When you run ./pants with no options you get the help:
$ ./pants help
Pants 0.0.32 https://pypi.python.org/pypi/pantsbuild.pants/0.0.32
Usage:
./pants [option ...] [goal ...] [target...] Attempt the specified goals.
./pants help Get help.
./pants help [goal] Get help for a goal.
./pants help-advanced [goal] Get help for a goal's advanced options.
./pants help-all Get help for all goals.
./pants goals List all installed goals.
I noticed you can also see them with the --help-advanced
flag.
Why are some of these like the following marked `(Advanced)'?
(ADVANCED)
--pants-bootstrapdir <dir>
Use this dir for global cache. (default:
/Users/zundel/.cache/pants)
(ADVANCED)
--pants-configdir <dir>
Use this dir for global config files. (default:
/Users/zundel/.config/pants)
Advanced options are not intended for use from the command line and are thus not normally displayed in traditional (-h,--help) command line help. These options are intended to be set once globally for a repository using pants in that repo's pants.ini configuration file if they need to be different from the pants standard defaults. The fact that help for these options destined for pants.ini
is displayed on the command line is definitely odd and in some sense its a compromise convenience to provide documentation for those options.
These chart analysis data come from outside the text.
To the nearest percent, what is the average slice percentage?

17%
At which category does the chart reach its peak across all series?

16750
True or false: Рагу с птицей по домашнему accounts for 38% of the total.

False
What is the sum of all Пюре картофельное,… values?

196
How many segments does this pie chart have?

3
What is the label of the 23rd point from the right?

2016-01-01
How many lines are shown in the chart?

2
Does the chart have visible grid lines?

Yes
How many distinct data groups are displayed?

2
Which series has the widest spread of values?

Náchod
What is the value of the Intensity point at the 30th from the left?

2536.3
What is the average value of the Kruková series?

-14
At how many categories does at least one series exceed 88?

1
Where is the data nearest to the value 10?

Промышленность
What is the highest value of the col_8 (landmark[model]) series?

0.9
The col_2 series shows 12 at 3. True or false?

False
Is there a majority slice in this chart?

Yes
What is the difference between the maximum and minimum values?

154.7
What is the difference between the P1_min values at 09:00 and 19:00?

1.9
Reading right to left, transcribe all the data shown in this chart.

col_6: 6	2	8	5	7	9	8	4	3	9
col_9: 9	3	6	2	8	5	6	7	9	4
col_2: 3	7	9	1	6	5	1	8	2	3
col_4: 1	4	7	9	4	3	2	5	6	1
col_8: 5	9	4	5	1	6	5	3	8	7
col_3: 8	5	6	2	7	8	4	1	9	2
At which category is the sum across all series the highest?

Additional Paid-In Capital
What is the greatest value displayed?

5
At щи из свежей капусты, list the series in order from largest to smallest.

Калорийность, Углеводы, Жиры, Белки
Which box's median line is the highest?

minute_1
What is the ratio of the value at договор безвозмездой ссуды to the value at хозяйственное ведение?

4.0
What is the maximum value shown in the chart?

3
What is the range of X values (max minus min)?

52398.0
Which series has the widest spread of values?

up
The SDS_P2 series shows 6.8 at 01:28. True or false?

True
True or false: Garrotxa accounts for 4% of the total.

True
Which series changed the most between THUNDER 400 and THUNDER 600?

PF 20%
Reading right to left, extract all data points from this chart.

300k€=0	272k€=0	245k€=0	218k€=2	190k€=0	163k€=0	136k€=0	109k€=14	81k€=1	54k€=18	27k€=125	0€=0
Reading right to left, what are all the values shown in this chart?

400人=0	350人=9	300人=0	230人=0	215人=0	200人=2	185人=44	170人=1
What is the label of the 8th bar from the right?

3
So for a small repo with one or two users "advanced" may be more of a misnomer than for a large repo used by many developers. In the small case, its likely both devs will need to setup or tweak their repo's pants.ini
in the course of using pants in that repo. In the large repo case with many developers its more likely few developers will tweak pants.ini
and so for the average pants user in that sort of repo these options truly are "advanced" and almost never useful.